- Why my organization still wants me to blog in 2019, ten years after blogging died.
- Whether the personal story I’m supposed to begin my talk with will actually work or just embarrass me.
- How to write a pitch for an op-ed.
- How to write an op-ed.
- Why I should write a pitch first for my op-ed instead of sending in the op-ed draft my entire organization has been editing for two weeks.
- How to keep my entire organization from rewriting my op-ed for two weeks, causing me to miss the news peg the op-ed was supposed to address.
- Why we can’t have four co-authors on our op-ed (because our paper did).
- Why I might have to rewrite an op-ed that one publisher rejected when we submit it to another publisher.
- How to feel about how I feel about media interviews: about the stupid questions; the last-minute requests; the way they only use one thing you say and leave out all the other important stuff; the way they seldom get even that one thing right.

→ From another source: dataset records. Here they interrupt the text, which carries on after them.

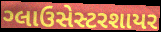
ગ્લાઉસેસ્ટરશાયરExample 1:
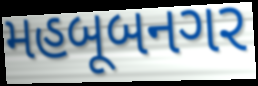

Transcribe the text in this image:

મહબૂબનગર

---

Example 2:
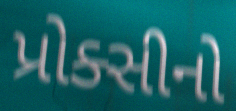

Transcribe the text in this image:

પ્રોક્સીનો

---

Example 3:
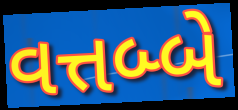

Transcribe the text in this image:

વત્તબ્બે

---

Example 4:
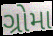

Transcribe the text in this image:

ગ્રોમા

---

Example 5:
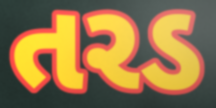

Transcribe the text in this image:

તરડ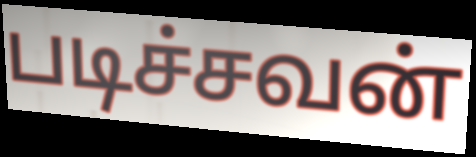
படிச்சவன்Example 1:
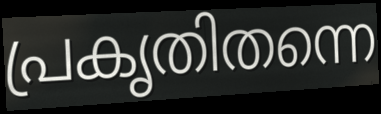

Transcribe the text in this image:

പ്രകൃതിതന്നെ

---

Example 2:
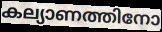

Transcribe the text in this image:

കല്യാണത്തിനോ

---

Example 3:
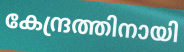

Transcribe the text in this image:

കേന്ദ്രത്തിനായി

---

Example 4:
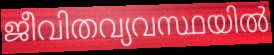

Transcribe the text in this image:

ജീവിതവ്യവസ്ഥയിൽ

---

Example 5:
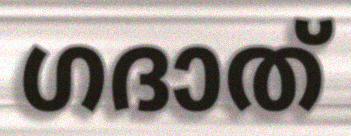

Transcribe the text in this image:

ഗദാത്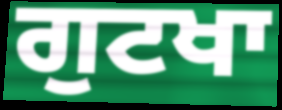
ਗੁਟਖਾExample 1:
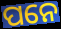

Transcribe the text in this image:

ପନେ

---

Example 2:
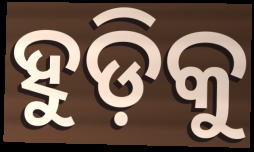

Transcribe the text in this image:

ହୁଡ଼ିକୁ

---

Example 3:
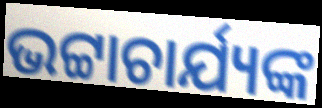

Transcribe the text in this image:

ଭଟ୍ଟାଚାର୍ଯ୍ୟଙ୍କ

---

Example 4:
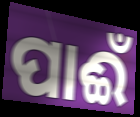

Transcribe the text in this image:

ପାଈଁ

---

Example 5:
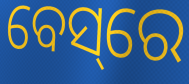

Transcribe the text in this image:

ବେସ୍‌ରେ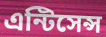
এন্টিসেন্সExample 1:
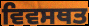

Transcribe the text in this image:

ਵਿਵਸਥਤ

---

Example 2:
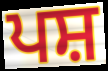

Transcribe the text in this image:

ਪਸ਼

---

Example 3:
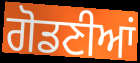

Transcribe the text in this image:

ਗੋਡਣੀਆਂ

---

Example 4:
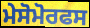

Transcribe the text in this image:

ਮੇਸੋਮੋਰਫਸ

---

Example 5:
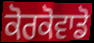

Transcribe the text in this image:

ਕੋਰਕੋਵਾਡੋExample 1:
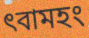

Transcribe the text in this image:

ৎবামহং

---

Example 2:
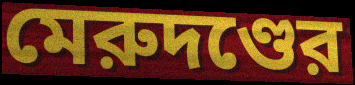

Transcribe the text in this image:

মেরুদণ্ডের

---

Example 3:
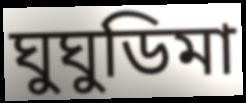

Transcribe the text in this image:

ঘুঘুডিমা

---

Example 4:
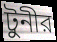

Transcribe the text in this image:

টুনীর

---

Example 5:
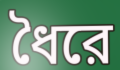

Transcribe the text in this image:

ধৈরে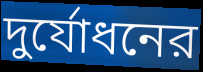
দুর্যোধনের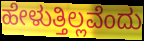
ಹೇಳುತ್ತಿಲ್ಲವೆಂದು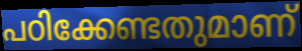
പഠിക്കേണ്ടതുമാണ്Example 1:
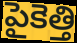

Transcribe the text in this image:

పైకెత్తి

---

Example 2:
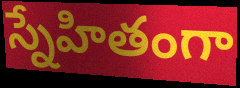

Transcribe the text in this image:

స్నేహితంగా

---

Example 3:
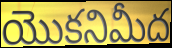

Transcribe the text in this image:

యొకనిమీద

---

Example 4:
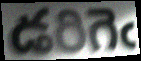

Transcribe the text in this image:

డరిగెఁ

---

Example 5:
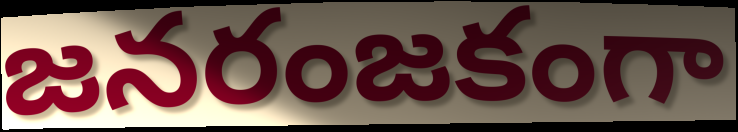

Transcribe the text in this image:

జనరంజకంగా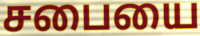
சபையை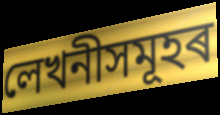
লেখনীসমূহৰ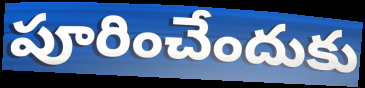
పూరించేందుకు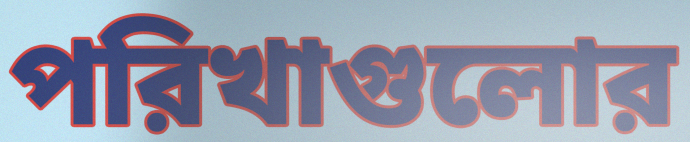
পরিখাগুলোর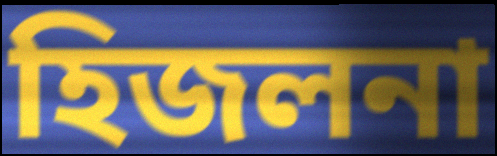
হিজলনাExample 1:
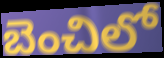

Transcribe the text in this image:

బెంచిలో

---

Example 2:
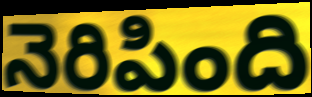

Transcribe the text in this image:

నెరిపింది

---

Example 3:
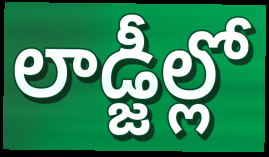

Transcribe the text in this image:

లాడ్జీల్లో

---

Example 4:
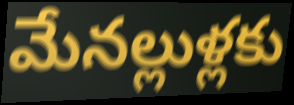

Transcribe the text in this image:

మేనల్లుళ్లకు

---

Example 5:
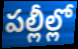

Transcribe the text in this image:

పల్లీల్లో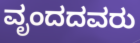
ವೃಂದದವರು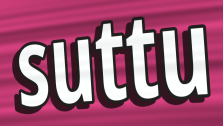
suttu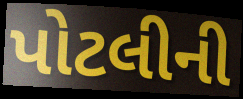
પોટલીની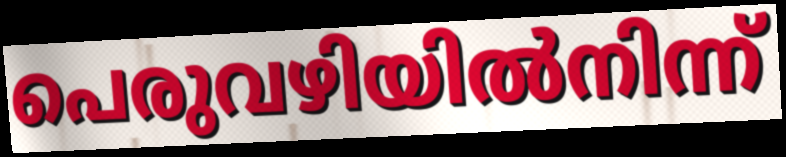
പെരുവഴിയിൽനിന്ന്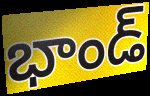
భాండ్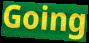
GoingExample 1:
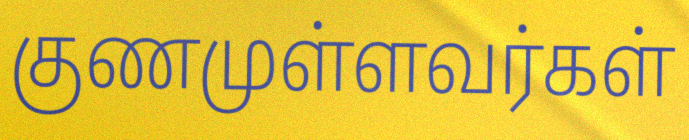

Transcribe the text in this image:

குணமுள்ளவர்கள்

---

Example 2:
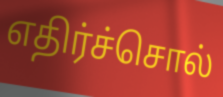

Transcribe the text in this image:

எதிர்ச்சொல்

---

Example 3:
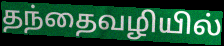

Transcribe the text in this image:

தந்தைவழியில்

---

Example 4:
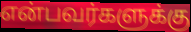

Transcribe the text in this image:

என்பவர்களுக்கு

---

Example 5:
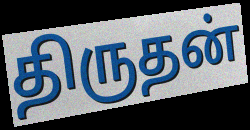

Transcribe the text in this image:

திருதன்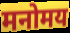
मनोमय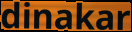
dinakar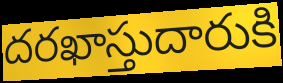
దరఖాస్తుదారుకి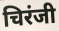
चिरंजी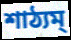
শাঠ্যম্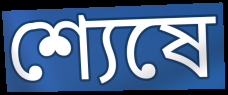
শ্যেষে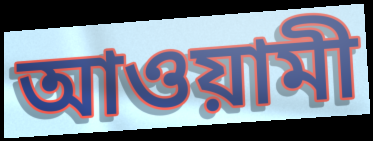
আওয়ামী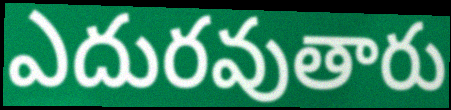
ఎదురవుతారు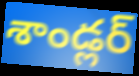
శాండ్లర్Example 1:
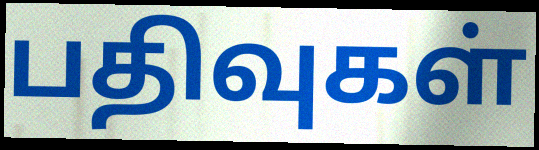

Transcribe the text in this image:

பதிவுகள்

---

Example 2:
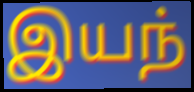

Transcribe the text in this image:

இயந்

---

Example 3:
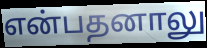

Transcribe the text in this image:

என்பதனாலு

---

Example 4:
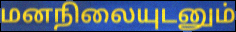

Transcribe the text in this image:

மனநிலையுடனும்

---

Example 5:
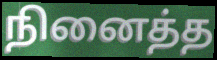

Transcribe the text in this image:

நினைத்தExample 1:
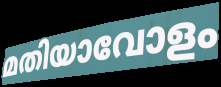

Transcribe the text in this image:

മതിയാവോളം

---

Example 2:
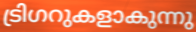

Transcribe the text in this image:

ട്രിഗറുകളാകുന്നു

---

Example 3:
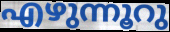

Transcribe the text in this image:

എഴുന്നൂറു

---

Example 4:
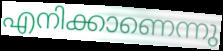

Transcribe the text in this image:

എനിക്കാണെന്നു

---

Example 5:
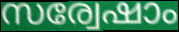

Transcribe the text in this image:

സര്വേഷാം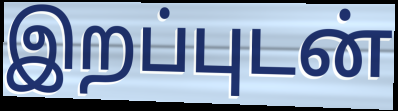
இறப்புடன்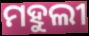
ମହୁଲୀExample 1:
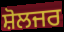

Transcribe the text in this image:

ਸ਼ੋਲਜਰ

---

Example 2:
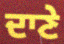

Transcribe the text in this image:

ਦਾਣੇ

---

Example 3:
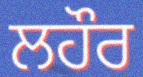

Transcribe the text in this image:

ਲਹੌਰ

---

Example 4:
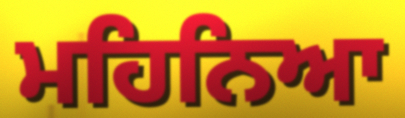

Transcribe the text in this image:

ਮਹਿਨਿਆ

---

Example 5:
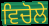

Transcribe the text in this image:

ਵਿਚੋਲੇ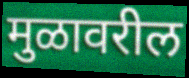
मुळावरील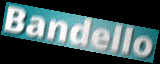
BandelloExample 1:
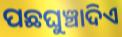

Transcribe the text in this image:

ପଛଘୁଞ୍ଚାଦିଏ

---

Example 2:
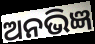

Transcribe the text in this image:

ଅନଭିଜ୍ଞ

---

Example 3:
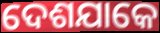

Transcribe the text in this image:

ଦେଶଯାକେ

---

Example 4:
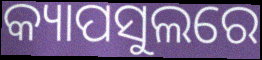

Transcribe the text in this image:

କ୍ୟାପସୁଲରେ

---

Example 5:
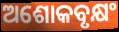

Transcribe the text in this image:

ଅଶୋକବୃକ୍ଷଂ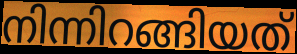
നിന്നിറങ്ങിയത്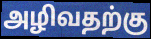
அழிவதற்குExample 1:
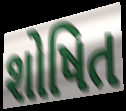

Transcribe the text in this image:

શોષિત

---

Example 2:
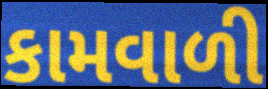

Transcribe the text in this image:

કામવાળી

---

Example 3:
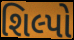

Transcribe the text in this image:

શિલ્પો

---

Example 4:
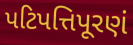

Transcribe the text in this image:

પટિપત્તિપૂરણં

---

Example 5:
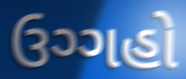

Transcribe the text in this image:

ઉગ્ગહો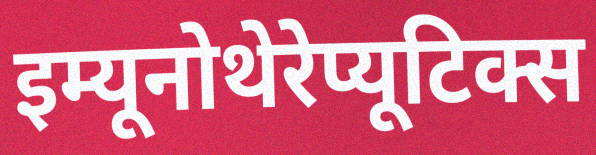
इम्यूनोथेरेप्यूटिक्स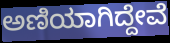
ಅಣಿಯಾಗಿದ್ದೇವೆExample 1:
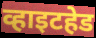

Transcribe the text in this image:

व्हाइटहेड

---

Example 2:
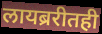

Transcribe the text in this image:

लायब्ररीतही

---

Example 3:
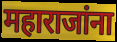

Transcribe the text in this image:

महाराजांना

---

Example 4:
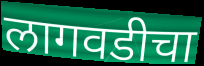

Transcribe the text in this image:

- Why the story my communications and media staffers tell me is the real story of my new paper doesn’t seem to me like the real story of my new paper.
- What’s the difference between messaging and dumbing down.
- Why my paper didn’t get any press coverage.
- Why comms isn’t even going to try to get my new paper any press coverage.
- How I’m supposed to make time for communicating research when it’s not part of my annual objectives or work plan.
- How much time I’m supposed to spend on Twitter before I can stop.
- Why it’s so important for me to comment on Twitter on other researchers’ new work, when it feels like sniping or showboating.
- Why comms asked me to write something for the website and then beat it up in the edit and sent it back to me to rewrite when I didn’t even time to write it in the first place.
- Why we shouldn’t send out announcements about the new postdocs/fellows/interns/admin staff in our external newsletter.
- Why we even have an email newsletter when it’s all on social now.
- Why I need to tweet when I have my personal email list with the media and influencers I need to reach.
- Which social media metrics I should pay attention to.
- Which web metrics I should pay attention to.
- Why our think tank/research center/NGO science team needs positioning.
- Why a researcher who works for me should get to give that talk/appear on that podcast/do the voiceover for that video, not me.
- Why the CEO/director of research got to give that talk/appear on that podcast/do the voiceover for that video, not me.
If you’re a researcher, how many of the above vex you?
If you’re a research communicator, how many would you struggle to answer persuasively? (Not more than two or three, I’d hope.)
I’d like to turn a more comprehensive version of this list into a quick assessment of how well a research-driven organization has integrated strategic communications into its work.
After 20 years of working with research-driven organization, here’s what I think: if your research staff members persistently don’t know five or more of these things, that’s a warning sign.
I’d love to know what you think — and which questions you’d add to this list.